Namun apakah layak, seorang yang mengaku NU namun justru merendahkan marwah rais aamnya sendiri?
Bukankah itu bagian dari upaya merusak organisasi dari dalam?
Bagi saya, dari cara berpikirnya itu, Imam Jazuli sudah tidak lagi bisa disebut sebagai tokoh atau ulama panutan bagi kalangan nahdliyin, khususnya di wilayah Cirebon.
Sebab caranya melakukan kritik terhadap PBNU baik secara organisasi atau personalnya sering mengabaikan batas-batas kepatutan.
Kritikannya selalu dikendalikan oleh motif menggiring opini yang bernuansa politis dan ingin meraih popularitas pribadi semata.
Bagi kader NU khususnya, membaca tulisannya bukan mendapatkan perspektif baru yang konstruktif.
Ini lantaran dia selalu mencibir dengan pikiran yang keruh sekaligus menyelipkan secara diksi kasar.
Bahkan yang ironi, tulisannya dijadikan sebagai ajang untuk target sangat pendek, yakni kampanye partai politik, dalam hal ini PKB.
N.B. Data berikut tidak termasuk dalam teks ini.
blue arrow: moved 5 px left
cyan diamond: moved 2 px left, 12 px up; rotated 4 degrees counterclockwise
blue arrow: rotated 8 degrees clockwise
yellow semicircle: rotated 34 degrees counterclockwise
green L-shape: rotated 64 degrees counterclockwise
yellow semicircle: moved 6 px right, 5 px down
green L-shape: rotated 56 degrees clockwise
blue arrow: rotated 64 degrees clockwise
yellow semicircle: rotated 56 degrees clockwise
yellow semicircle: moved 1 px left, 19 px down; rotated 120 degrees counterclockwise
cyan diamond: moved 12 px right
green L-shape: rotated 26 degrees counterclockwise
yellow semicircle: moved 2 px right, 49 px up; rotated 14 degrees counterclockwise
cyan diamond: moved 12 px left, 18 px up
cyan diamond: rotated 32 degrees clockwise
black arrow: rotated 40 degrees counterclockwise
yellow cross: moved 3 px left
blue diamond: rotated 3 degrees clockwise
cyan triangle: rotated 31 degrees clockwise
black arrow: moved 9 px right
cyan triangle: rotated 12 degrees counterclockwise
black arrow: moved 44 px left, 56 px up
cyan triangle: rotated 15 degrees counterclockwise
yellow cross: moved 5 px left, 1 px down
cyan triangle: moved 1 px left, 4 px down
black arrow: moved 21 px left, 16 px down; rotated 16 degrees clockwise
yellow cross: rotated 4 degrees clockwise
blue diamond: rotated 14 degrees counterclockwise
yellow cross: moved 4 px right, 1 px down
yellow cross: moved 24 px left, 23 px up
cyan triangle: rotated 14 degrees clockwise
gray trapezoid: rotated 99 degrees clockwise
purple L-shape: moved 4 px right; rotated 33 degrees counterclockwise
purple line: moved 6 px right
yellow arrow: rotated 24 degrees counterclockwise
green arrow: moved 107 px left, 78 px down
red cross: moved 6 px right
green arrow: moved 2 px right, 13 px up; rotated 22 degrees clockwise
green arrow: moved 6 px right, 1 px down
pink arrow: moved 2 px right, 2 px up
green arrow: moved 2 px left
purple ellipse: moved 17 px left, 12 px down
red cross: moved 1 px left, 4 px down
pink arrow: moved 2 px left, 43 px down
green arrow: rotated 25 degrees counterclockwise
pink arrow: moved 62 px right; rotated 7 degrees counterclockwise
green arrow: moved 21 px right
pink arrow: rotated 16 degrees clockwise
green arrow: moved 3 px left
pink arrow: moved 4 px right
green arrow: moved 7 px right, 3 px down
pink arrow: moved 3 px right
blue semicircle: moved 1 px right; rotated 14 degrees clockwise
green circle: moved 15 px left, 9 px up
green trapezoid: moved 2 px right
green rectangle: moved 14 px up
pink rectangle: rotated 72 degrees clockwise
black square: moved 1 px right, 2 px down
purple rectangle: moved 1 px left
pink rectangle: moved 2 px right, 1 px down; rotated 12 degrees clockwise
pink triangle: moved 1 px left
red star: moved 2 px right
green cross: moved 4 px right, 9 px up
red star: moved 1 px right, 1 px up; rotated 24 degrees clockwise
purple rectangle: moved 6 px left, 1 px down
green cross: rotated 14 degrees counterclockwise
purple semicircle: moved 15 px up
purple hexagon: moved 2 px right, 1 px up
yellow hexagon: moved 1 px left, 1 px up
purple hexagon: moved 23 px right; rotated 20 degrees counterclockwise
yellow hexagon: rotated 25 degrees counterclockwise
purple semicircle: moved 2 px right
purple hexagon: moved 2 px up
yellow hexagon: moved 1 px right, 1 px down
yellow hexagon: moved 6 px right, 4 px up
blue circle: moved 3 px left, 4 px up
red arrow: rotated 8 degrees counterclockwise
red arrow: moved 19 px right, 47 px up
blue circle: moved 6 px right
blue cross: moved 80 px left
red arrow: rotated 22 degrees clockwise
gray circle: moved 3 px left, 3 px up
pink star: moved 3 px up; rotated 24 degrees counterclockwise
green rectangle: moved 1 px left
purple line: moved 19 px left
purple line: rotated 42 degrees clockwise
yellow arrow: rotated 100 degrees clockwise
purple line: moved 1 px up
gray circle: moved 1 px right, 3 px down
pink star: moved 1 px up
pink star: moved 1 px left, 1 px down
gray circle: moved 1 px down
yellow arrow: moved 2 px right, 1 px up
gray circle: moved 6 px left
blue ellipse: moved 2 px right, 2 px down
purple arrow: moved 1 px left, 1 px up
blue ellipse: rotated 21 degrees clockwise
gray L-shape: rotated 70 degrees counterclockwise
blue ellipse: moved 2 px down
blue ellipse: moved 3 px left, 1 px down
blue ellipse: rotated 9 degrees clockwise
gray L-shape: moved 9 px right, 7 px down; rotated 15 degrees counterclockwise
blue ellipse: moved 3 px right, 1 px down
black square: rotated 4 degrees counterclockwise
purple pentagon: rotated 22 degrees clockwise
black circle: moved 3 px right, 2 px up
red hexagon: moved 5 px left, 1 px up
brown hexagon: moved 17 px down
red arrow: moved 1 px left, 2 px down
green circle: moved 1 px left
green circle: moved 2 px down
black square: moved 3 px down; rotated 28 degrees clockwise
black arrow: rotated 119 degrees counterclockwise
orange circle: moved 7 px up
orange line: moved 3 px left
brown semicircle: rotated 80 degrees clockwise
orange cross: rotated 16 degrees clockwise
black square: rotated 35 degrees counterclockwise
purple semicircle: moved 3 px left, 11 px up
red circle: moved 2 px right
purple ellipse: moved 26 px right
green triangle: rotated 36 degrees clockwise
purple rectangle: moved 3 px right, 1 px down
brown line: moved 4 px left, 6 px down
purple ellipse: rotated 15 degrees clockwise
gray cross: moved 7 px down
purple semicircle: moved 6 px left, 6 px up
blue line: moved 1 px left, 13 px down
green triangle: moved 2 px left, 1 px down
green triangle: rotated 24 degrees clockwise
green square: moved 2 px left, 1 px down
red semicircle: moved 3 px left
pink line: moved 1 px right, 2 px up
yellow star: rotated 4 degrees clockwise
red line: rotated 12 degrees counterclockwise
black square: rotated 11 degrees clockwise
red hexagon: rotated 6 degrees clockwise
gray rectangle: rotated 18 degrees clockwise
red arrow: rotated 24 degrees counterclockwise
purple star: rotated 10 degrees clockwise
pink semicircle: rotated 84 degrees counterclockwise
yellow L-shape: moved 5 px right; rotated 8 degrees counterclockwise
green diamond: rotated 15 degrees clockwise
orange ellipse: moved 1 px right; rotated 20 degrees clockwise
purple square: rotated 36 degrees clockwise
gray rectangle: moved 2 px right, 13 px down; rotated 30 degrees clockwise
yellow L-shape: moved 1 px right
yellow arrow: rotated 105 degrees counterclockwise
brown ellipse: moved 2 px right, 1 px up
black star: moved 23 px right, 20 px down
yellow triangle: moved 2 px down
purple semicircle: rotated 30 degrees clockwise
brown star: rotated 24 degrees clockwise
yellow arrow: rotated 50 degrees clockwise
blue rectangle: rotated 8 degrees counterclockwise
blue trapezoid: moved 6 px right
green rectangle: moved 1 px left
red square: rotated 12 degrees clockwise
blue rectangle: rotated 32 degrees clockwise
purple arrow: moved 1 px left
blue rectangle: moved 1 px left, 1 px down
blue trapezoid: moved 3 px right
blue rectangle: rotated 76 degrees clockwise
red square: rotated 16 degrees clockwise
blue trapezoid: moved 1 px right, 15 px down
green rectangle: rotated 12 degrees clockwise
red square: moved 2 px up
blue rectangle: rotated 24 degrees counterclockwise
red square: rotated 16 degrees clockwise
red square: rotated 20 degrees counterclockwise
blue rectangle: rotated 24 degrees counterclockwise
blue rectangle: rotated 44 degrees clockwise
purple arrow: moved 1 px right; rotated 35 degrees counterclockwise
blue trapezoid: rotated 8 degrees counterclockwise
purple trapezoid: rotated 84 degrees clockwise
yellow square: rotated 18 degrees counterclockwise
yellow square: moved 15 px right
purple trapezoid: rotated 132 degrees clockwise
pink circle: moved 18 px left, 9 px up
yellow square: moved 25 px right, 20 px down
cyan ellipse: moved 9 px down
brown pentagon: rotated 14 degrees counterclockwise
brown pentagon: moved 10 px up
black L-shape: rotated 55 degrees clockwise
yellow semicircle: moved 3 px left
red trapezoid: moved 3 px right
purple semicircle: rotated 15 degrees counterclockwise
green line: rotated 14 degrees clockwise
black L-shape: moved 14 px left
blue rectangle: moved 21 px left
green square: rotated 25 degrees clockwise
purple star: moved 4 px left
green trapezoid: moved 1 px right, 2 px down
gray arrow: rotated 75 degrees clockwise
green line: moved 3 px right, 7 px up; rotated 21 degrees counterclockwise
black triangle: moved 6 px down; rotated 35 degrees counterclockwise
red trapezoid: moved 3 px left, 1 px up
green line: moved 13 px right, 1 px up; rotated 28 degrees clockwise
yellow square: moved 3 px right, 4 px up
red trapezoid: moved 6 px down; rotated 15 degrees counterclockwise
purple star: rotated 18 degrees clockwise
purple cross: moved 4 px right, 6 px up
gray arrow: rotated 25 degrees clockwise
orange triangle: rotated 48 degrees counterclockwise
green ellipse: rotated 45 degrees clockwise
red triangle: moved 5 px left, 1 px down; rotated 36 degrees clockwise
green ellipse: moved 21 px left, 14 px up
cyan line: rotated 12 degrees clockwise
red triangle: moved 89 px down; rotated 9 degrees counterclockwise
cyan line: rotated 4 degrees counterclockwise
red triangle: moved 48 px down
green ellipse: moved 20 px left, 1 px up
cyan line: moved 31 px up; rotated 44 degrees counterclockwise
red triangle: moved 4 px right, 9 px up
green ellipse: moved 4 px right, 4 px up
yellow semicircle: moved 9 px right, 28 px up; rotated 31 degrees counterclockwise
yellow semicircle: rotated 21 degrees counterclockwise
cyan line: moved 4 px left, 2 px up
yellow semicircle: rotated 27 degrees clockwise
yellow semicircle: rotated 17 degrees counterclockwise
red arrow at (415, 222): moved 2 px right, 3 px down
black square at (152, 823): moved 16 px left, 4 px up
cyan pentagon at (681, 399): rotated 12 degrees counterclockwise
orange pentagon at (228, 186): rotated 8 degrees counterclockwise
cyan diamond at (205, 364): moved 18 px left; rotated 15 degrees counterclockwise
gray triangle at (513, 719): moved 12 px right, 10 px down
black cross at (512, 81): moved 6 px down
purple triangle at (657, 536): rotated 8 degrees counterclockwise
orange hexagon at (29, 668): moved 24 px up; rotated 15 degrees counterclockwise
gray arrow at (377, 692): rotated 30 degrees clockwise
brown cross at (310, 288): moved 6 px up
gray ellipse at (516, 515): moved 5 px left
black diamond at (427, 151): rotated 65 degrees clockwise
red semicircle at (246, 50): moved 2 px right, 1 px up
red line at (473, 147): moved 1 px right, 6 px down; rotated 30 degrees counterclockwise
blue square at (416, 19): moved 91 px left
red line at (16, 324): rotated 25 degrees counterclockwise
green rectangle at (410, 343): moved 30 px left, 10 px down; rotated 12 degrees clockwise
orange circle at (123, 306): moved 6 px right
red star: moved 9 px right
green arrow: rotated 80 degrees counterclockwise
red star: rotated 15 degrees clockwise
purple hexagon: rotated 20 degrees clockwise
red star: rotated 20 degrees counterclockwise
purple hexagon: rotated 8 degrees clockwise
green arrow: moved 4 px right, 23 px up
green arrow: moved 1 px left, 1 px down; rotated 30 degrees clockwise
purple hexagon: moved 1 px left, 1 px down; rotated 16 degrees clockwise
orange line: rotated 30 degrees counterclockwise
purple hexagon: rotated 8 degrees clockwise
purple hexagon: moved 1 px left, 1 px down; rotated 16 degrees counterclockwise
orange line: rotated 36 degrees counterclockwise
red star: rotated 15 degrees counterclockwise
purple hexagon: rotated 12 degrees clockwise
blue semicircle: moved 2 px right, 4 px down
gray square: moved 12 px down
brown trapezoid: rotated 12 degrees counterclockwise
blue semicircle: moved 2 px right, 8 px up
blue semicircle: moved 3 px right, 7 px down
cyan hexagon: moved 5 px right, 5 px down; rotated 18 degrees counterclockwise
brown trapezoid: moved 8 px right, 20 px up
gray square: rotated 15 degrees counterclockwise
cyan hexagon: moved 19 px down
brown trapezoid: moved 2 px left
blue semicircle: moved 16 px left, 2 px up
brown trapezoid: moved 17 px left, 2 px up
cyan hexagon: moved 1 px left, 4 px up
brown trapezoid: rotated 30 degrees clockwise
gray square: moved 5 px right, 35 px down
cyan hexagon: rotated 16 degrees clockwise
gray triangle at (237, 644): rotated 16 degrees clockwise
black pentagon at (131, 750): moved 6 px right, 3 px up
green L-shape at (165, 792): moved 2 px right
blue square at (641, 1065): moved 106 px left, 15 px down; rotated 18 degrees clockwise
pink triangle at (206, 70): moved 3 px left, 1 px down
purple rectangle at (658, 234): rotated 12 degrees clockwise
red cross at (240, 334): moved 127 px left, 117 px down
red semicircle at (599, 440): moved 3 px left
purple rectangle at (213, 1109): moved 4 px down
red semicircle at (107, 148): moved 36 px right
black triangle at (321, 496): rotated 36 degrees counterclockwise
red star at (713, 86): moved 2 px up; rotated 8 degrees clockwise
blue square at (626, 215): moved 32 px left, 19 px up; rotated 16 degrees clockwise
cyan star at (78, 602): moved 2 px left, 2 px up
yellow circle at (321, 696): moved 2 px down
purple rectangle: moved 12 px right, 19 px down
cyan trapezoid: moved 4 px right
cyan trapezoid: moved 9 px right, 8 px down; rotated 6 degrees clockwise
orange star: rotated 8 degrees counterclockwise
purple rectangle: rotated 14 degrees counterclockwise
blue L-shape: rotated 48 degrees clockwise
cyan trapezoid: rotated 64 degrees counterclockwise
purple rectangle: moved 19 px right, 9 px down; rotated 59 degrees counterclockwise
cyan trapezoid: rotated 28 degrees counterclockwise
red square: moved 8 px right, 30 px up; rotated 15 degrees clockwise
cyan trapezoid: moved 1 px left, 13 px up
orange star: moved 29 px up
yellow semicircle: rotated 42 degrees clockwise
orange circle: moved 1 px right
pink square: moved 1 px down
Cara berpikirnya ini tentu patut disesalkan.
Imam Jazuli hanya ingin agar suaranya terdongkrak walau harus dengan jalan yang serampangan atau tidak konstruktif.
Bagi saya, model pelemahan marwah PBNU dengan berbalut kritikan ini adalah persoalan serius yang tidak bisa diabaikan.
Saya memahami ini seperti virus di dalam tubuh NU yang jika dibiarkan akan menjadi penyakit yang membahayakan.
Kalangan NU di Kabupaten Cirebon khususnya harus bersikap dan membuat tindakan taktis.
Saya melihat Imam Jazuli sedang mengalami fase sindrom ketokohan sehingga tampak selalu ingin mencari lawan tanding yang besar.